7.  Summer School:  I also took advantage of summer school to complete that last year of study.  It is a  great time to go to classes, as the whole school seems like it is on vacation.  Class sizes are small, and the professors seem to be in a good mood, in terms of grading.  If you are trying to "work your way through college" with a part-time job, take less of a course load during the year, and then make up for it with summer school classes.  It helps even out the course load.

Summer school was great, because most of the students were gone.  Let's face it, most college kids today are like high school kids - more interested in social grooming than in studying.   They are annoying as snot.   Summer school was a break from all that.  Teenagers smell bad, let's face it.

* * *

These are a just a few ideas, based on my own experience.  What do they all have in common?  VERY HARD WORK.  But at the time, it did not seem like a burden, and overall, I think I received a much better education - one that I valued more highly - as a result.

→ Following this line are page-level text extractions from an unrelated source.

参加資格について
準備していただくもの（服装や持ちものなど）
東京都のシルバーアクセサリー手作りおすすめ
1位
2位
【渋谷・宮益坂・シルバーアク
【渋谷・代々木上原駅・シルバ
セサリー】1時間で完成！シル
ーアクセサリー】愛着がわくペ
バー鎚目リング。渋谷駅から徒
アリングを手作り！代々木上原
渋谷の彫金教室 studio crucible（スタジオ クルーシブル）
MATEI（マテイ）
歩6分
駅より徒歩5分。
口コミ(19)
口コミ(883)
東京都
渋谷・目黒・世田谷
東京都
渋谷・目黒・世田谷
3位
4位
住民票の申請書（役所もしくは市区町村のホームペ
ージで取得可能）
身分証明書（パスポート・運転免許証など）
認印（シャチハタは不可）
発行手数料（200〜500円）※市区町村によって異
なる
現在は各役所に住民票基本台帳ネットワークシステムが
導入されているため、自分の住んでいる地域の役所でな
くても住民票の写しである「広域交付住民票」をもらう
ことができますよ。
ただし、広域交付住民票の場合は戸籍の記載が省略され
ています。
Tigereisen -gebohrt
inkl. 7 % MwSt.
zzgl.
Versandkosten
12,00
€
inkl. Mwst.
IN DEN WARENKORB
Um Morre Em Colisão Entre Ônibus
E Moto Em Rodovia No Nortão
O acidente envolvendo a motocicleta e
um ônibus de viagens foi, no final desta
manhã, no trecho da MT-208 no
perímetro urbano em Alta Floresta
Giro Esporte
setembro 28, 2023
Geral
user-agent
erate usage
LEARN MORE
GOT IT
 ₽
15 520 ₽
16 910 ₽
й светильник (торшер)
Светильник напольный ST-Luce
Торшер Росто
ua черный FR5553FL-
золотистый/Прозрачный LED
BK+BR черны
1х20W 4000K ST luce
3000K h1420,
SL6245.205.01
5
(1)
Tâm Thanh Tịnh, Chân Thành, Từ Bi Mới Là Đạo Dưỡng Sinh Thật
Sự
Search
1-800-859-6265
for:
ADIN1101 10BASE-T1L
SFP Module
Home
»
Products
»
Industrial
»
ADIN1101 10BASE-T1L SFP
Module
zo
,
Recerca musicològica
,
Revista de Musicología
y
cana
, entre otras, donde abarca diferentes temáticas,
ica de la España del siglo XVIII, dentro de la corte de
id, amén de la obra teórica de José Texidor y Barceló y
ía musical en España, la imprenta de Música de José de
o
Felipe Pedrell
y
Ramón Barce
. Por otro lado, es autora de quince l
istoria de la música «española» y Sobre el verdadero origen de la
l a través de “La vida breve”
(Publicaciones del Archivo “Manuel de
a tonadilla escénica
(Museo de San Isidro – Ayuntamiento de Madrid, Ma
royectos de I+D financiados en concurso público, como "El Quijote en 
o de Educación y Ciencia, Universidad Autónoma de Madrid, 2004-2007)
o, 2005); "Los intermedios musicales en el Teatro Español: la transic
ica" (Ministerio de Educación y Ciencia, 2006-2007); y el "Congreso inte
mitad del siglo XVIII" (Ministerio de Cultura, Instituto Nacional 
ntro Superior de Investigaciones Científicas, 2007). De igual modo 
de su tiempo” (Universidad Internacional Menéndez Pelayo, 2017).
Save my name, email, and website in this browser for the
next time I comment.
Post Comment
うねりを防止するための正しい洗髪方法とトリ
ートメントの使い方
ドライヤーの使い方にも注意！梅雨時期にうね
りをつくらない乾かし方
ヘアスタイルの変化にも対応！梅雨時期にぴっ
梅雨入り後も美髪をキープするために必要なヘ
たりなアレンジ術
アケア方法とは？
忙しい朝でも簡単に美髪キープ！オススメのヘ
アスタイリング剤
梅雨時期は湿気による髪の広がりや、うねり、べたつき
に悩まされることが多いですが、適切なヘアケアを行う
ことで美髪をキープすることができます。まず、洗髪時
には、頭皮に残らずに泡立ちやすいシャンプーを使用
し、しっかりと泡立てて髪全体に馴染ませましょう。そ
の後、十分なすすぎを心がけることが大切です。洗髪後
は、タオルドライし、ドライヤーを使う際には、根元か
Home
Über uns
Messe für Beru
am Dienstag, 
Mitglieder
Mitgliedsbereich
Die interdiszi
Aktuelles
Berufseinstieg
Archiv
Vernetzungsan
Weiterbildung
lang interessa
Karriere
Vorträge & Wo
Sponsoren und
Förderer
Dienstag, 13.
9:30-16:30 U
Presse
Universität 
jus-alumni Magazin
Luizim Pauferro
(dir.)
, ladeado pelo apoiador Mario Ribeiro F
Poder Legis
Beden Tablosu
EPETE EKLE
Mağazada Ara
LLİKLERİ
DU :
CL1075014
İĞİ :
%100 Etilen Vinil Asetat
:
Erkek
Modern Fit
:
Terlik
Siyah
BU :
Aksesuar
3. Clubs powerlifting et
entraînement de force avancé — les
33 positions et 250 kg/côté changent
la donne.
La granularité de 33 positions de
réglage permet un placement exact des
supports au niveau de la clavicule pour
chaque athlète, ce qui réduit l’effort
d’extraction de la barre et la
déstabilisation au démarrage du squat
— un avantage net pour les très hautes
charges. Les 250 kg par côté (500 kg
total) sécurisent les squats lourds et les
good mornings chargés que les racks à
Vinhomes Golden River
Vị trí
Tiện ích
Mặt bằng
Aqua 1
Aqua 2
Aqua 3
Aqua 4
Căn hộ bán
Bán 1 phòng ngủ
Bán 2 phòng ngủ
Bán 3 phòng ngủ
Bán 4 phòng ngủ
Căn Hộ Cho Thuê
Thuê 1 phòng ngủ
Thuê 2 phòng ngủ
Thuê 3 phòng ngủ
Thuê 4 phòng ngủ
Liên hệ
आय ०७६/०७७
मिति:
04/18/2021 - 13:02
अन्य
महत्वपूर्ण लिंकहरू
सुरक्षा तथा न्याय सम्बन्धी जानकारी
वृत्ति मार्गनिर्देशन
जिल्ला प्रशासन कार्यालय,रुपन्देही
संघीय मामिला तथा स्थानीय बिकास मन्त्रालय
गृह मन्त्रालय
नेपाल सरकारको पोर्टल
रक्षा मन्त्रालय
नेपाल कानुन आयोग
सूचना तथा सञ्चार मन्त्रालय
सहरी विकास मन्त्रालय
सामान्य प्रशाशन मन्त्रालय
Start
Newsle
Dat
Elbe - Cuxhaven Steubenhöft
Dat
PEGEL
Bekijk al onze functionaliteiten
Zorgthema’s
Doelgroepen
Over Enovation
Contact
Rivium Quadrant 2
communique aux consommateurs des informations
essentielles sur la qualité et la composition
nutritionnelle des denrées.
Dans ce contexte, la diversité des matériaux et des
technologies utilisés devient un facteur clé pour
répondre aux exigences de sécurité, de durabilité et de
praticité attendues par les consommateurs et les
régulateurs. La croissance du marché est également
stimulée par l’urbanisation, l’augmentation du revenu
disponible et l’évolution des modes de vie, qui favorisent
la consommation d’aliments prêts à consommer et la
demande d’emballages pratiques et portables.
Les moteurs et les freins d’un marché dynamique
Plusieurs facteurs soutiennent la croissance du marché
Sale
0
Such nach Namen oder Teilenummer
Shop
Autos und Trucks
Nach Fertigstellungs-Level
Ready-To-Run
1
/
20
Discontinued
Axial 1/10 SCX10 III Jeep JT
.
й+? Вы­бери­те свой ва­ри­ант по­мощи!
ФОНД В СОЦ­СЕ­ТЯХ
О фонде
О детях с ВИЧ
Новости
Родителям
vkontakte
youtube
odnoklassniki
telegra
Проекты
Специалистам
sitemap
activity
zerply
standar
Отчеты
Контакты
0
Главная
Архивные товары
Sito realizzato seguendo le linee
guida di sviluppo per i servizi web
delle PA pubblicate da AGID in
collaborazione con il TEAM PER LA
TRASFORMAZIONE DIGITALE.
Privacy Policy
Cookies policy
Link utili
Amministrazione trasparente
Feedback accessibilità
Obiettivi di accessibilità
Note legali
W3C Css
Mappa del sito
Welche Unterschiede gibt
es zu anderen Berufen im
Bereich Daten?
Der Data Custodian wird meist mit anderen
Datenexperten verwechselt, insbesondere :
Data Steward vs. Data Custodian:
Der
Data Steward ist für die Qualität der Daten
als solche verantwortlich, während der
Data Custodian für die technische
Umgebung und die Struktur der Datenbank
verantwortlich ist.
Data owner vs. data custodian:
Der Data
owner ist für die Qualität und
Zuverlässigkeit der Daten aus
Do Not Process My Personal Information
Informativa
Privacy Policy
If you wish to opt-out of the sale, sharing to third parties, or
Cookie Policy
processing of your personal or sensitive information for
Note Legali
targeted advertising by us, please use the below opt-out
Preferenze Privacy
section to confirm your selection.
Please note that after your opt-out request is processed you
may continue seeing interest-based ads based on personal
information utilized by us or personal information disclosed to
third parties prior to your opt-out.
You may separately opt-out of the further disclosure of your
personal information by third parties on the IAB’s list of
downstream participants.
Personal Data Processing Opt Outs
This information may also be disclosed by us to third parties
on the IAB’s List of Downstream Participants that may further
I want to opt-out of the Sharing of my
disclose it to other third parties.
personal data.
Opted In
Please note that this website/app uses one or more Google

Our history is filled with self-made men and women, who often had to fend for themselves and make their own way in the world.  They succeeded by not giving up the first time someone said "No".

Today, many young kids are saying "I give up" because their initial plans are denied.  They can't afford Harvard, so they will stay at home smoking pot.  Sounds like they tried real hard.

The conventional, four-year path of school is really the easy way out - and one that teaches little to the student, other than how to pass exams.  You get little or no work experience or real-life experience in the standard college program.  It is, High School 2.0, as noted at the beginning of this post.

There are other ways to go about getting a college or even post-graduate degree.  And often those ways are less expensive, if not free, and more rewarding - and far more educational!

The idea that college is "unaffordable" is nonsense.  You may not want to even go.  Or you can go, and pay little or nothing or pay your way as you go. 

College, like life, is what you make of it.